J1連覇を目指す横浜F・マリノス、鹿島アントラーズとの上位対決を制す!勝敗を分けたポイントは?

試合終了後に歓声が上がったのは、アウェーの横浜F・マリノス側だった。

リーグ戦ここ3試合勝ちがなかった前年度王者のF・マリノスが、今シーズンリーグ戦でのホームゲームにおいて4月15日のヴィッセル神戸(1-5)以来負けがなかった鹿島アントラーズを相手に2−1で勝利し、優勝争いに望みをつなぐ勝ち点3を獲得した。

前半は鹿島ペースだった。F・マリノスはビルドアップができず、守備の対応に追われていた。15分にセットプレーから鈴木優磨に決められた先制点は、マークのチェックをしっかりとしていれば防げた失点であり、これからに向けた課題になりそうだ。

先制点をとって勢いづく鹿島はハイラインの裏をつく攻撃で、何度もF・マリノスの守備陣を脅かす。また、前半セカンドボールはほぼ鹿島が奪取しており、F・マリノスはボールが拾えずに苦戦を強いられていた。

だからこそ、苦しんでいた中でとれた34分のアンデルソン・ロペスのゴールはチームにとって大きなものだっただろう。この同点弾をきっかけにF・マリノスがペースを掴み始めたところで前半が終わった。

後半F・マリノスは序盤からボールを握り、攻撃のチャンスを作っていく。50分に決まったアンデルソン・ロペスのゴールは人数をかけて点数をとりにいくF・マリノスらしさが見えた逆転弾だった。

点を取った後でも攻め続ける姿は、昨シーズンまでのF・マリノスを彷彿とさせた。鹿島も猛攻を仕掛けたが実ることなく、結果的に敗戦を喫している。

勝敗を分けたポイント

勝利したとはいえF・マリノスにはまだまだ課題がありそうだ。

後半をなんとか無失点に抑えたものの守備は決して安定しているとはいえず、攻撃陣も停滞していた前半のような戦い方をしていればこの結果にはつながらなかっただろう。立て直したケヴィン・マスカット監督は勝負勘を取り戻したのかもしれない。

**データ抜粋:**
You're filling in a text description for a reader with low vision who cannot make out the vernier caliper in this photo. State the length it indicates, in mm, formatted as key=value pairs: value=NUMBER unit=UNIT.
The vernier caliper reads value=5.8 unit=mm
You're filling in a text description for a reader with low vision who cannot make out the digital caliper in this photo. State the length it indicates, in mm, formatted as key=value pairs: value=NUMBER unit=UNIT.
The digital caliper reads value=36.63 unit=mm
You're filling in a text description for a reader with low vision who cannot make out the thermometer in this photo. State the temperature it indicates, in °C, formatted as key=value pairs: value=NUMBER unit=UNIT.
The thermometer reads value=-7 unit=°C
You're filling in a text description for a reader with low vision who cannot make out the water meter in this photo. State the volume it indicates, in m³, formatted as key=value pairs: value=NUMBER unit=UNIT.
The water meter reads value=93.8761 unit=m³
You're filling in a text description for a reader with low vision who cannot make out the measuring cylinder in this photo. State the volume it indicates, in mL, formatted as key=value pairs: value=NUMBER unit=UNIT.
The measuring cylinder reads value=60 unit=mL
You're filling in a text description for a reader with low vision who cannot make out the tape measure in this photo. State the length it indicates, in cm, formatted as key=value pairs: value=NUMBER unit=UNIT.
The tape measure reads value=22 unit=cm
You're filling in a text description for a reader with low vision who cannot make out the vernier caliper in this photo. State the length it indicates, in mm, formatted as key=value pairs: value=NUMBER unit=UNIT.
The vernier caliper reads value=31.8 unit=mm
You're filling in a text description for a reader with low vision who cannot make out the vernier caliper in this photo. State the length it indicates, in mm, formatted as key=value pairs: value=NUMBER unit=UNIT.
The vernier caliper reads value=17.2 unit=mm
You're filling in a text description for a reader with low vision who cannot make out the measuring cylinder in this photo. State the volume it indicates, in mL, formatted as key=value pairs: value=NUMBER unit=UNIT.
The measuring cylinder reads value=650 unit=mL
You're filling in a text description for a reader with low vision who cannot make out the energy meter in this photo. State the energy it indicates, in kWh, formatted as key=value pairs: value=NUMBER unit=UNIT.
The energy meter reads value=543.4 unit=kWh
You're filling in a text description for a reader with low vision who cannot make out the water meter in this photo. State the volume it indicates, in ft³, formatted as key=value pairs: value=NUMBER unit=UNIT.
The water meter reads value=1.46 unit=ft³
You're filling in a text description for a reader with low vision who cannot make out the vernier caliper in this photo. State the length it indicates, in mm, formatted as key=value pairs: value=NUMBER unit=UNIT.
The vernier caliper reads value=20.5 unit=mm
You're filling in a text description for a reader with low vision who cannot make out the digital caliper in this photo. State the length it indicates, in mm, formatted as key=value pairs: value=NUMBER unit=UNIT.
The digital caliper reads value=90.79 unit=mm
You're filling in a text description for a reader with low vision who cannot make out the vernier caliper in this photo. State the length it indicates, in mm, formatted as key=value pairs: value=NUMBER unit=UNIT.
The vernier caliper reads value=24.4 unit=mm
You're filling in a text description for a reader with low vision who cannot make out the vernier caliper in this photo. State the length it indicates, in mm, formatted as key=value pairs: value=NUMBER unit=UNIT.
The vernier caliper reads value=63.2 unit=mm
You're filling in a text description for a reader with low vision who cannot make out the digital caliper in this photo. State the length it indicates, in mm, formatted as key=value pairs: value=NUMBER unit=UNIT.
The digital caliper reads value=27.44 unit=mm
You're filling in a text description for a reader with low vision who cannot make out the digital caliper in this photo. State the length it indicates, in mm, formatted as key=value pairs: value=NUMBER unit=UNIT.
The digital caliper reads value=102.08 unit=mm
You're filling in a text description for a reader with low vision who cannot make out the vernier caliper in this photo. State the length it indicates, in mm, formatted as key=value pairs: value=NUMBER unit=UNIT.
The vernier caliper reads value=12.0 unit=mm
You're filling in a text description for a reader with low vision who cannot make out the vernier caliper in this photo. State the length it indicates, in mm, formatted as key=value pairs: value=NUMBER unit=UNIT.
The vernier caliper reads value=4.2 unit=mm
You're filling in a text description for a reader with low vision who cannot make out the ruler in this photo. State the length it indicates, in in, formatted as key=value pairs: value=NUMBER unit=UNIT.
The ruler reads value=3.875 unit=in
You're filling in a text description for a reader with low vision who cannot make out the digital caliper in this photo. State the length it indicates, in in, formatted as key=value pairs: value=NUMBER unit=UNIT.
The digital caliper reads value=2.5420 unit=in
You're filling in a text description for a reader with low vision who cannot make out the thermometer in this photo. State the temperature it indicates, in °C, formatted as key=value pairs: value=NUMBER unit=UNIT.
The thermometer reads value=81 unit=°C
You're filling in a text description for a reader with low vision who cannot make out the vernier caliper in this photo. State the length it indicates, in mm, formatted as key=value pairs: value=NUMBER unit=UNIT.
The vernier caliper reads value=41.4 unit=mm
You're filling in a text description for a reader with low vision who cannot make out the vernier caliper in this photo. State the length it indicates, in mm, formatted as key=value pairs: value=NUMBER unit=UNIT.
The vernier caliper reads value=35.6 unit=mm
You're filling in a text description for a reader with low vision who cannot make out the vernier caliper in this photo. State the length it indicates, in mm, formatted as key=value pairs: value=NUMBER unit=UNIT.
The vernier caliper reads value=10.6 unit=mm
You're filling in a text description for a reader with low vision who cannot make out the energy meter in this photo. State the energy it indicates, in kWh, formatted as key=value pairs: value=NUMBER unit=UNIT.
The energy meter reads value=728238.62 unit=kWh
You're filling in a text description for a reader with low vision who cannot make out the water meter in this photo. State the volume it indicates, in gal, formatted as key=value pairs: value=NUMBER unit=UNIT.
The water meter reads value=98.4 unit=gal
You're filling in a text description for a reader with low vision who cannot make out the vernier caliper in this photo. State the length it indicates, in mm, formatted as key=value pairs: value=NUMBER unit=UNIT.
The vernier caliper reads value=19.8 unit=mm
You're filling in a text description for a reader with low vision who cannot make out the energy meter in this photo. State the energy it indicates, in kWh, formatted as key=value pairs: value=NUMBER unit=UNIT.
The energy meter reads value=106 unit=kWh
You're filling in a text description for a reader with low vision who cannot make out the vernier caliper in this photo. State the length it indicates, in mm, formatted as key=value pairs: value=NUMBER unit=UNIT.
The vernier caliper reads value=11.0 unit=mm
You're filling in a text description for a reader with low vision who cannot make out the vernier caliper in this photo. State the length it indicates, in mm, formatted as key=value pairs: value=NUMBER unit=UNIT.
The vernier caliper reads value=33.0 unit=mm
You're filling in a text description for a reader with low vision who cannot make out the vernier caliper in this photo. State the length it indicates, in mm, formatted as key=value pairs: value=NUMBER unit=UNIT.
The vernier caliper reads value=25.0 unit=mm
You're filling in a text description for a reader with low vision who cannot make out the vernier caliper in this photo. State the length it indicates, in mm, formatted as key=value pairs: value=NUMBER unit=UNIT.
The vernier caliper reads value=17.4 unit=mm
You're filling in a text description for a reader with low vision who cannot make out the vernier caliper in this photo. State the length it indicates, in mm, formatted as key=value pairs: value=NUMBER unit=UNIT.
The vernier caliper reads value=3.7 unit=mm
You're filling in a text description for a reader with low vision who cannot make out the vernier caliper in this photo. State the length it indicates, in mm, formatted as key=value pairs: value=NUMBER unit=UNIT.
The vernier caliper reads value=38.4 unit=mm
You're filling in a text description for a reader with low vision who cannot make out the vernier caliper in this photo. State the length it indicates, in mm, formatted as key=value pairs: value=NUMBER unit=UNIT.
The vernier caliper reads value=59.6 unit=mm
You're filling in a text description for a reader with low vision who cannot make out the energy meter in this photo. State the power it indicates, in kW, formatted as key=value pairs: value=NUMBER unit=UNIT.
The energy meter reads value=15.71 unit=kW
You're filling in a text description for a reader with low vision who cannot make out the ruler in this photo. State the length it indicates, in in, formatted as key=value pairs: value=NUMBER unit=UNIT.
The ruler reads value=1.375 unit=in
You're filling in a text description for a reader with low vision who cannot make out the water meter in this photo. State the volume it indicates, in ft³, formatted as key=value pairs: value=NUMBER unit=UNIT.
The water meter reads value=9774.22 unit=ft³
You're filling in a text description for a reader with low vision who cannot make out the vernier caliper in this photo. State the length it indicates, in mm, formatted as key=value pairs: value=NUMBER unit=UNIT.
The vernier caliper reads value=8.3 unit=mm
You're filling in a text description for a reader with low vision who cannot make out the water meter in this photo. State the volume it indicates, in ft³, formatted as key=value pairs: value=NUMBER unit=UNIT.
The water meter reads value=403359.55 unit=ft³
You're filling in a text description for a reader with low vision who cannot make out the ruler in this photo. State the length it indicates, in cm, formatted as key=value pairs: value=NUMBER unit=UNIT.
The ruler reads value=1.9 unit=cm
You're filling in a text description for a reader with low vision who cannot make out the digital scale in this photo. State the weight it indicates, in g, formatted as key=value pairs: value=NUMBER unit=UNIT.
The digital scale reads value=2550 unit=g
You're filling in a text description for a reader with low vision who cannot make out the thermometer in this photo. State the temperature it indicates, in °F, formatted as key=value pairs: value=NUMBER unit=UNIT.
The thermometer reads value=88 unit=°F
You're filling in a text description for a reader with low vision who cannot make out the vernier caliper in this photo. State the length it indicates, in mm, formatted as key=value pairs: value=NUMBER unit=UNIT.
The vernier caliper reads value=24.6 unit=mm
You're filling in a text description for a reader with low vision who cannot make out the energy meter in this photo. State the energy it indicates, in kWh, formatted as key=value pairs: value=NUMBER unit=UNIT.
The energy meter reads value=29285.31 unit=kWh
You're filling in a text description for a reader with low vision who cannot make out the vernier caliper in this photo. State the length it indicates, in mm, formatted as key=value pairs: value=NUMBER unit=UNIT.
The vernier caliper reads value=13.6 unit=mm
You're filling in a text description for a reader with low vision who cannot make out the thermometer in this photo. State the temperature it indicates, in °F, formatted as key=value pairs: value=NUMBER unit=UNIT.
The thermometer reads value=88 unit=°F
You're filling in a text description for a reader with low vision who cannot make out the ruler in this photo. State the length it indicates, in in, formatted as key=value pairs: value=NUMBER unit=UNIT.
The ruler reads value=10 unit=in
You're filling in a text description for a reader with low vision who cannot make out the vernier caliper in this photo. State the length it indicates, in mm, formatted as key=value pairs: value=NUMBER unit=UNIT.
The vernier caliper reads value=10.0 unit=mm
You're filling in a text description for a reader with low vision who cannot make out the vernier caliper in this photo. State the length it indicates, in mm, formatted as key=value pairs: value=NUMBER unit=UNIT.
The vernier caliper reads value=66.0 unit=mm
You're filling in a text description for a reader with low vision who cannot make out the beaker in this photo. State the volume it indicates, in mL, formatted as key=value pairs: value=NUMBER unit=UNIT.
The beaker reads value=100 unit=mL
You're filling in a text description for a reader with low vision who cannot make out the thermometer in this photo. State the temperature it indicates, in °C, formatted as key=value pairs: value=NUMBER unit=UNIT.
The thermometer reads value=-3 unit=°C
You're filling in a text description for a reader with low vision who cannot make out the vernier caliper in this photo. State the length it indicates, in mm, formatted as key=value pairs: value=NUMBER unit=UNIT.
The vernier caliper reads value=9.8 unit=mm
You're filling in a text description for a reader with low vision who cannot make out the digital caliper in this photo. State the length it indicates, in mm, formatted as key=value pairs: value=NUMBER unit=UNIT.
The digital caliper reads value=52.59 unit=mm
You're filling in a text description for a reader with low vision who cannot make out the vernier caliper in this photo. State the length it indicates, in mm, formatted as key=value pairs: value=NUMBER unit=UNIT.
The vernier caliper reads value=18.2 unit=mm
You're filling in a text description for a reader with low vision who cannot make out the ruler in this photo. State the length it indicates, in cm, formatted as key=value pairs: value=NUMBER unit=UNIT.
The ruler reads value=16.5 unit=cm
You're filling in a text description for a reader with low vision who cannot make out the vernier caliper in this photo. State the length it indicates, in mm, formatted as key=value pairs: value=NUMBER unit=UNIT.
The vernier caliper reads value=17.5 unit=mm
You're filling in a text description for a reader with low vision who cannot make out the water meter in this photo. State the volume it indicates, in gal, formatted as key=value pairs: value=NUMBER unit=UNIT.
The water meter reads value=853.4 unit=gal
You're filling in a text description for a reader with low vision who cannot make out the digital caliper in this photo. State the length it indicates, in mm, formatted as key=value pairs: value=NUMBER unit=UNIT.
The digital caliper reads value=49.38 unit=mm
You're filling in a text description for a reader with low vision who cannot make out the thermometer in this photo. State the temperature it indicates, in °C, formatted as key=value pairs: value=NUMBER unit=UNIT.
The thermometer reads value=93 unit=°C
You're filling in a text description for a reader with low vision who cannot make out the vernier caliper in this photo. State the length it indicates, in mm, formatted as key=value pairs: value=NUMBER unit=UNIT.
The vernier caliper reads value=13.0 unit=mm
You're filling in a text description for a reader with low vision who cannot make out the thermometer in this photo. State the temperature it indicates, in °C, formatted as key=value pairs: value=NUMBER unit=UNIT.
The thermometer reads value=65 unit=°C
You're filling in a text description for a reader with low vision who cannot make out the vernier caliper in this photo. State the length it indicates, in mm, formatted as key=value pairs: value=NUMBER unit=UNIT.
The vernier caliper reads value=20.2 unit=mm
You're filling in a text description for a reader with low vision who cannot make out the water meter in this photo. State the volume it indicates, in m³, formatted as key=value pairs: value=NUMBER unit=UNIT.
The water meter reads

**作業指示 1:** 「out the tape」を含む行から「The vernier caliper reads value=31.8 unit=mm」を含む行までのエントリを、両端の行も含めて書き直してもらえますか?その際「tape measure」を「measuring tape」に差し替え、それ以外はそのままにしてください。
**作業指示 2:** 横浜F・マリノスと鹿島アントラーズの試合を報じた記事を、最後の文の後から書き進めてもらえますか?
記事とエントリは別々の出典から取られたものです。

**最終回答 1:**
You're filling in a text description for a reader with low vision who cannot make out the measuring tape in this photo. State the length it indicates, in cm, formatted as key=value pairs: value=NUMBER unit=UNIT.
The measuring tape reads value=22 unit=cm
You're filling in a text description for a reader with low vision who cannot make out the vernier caliper in this photo. State the length it indicates, in mm, formatted as key=value pairs: value=NUMBER unit=UNIT.
The vernier caliper reads value=31.8 unit=mm

**最終回答 2:**
ただ、この試合で何より大きかったのが怪我で戦列を離れていた角田涼太朗とヤン・マテウスが調子を取り戻し始めたことではないか。前半は中々本来のプレーが発揮できなかったが、試合が進むにつれてだんだんと本来の姿を取り戻してきた印象があった。

次節のヴィッセル神戸戦に向けてしっかりと調整できれば、首位攻防戦でアドバンテージを得ることも可能だろう。ここからの正念場をどう乗り切るかが優勝への鍵となる。

一方の鹿島は大逆転優勝を目指す中で痛い敗戦となった。

間違いなくいい試合はできていた。復帰した柴崎岳が前半は素晴らしいゲームメイクをみせ、先制点も奪った。後半も良い形でテンポよく攻められていたが、最後は決定力に悩まされた。78分のアルトゥール・カイキ、93分の鈴木優磨の決定機を決めきれなかったのは痛恨だった。

守備に関していえば、ロペスに決められた2失点は防げたはずだ。

同点ゴールはコーナーキックを繋がれて最後は押し切られてしまった。ヤン・マテウスにしっかりとチェックに行けていれば、中央に放り込まれることもなかっただろうし、ボールを揺さぶられたことで安西幸輝がマークを剥がされてしまい、若干余裕がある状態でロペスに打たせてしまったのが原因だろう。

2失点目は枚数は揃っていたが、かなりラインを低くとったことでヤン・マテウスへのプレッシャーが遅れ、ロペスをマークしていた樋口雄太がボールウォッチャーになり簡単に剥がされて詰められてしまった。守備の詰めの甘さが露呈した形になった。残り6試合をどのように戦うのかに注目だ。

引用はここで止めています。